*** Study text

Ning Cao, MD Alberto Esquenazi, MD
Moss Rehab, USA
The development of rehabilitation robots started in the late 1980s. In the past three decades , we have witnessed an exponential growth of robotic technology used in both inpatient and outpatient settings (Masiero et al., 2014). The recent development of improved data processing and engineer technology has made possible to carry out more intense , task specific motor practice provided with the assistance of robots to help patients with central nervous system disease to drive plasticity-dependent recovery (Morone et al., 2017). In particular, the patients who are more impaired benefit most due to being able to perform higher amount of practice than provided by conventional manual therapy. (Schroder, Truijen, Van Criekinge, & Saeys, 2019). However, the utilization of robotic therapy has limitations and challenges as there are several unanswered questions remain: the time window, the dosage and what kind of exercise yield best results?

******
*** Data extract

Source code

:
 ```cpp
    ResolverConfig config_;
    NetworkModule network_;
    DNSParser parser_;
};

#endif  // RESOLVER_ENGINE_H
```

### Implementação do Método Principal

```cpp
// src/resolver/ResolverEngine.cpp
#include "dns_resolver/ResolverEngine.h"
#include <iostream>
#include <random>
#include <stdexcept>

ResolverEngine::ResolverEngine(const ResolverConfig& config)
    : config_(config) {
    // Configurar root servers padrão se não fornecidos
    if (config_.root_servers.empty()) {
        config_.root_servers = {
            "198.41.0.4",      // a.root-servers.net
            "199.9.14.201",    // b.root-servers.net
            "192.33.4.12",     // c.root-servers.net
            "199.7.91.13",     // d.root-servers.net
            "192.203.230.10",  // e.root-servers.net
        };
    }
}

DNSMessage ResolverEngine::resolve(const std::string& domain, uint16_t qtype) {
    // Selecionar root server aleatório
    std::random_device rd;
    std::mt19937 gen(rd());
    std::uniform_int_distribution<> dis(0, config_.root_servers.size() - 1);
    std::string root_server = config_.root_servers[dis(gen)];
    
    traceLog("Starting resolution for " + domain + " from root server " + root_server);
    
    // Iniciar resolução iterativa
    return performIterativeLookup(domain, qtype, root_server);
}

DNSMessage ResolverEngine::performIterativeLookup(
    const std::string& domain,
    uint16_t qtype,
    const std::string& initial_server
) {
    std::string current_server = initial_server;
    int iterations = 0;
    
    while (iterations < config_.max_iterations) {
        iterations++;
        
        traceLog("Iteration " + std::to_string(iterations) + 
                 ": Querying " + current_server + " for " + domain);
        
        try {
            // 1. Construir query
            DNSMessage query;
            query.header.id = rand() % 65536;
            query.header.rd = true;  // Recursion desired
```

******

- Tasks and exercises:
• a. According to the passage on rehabilitation robots, when did the development of these robots begin?
• b. Render this sentence from the passage on rehabilitation robots in Spanish: "The development of rehabilitation robots started in the late 1980s."
• c. Do these statements agree with the passage on rehabilitation robots? For each, answer yes or no and quote the deciding words.
(i) More impaired patients benefit most from robot-assisted practice.
(ii) The best dosage for robotic therapy has already been determined.
(iii) Robotic technology has been used only in inpatient settings.

- Problem solutions:
• a. In the late 1980s.

• b. El desarrollo de los robots de rehabilitación comenzó a finales de la década de 1980.

• c.
(i) Yes: "the patients who are more impaired benefit most"
(ii) No: "several unanswered questions remain: the time window, the dosage and what kind of exercise yield best results?"
(iii) No: "used in both inpatient and outpatient settings"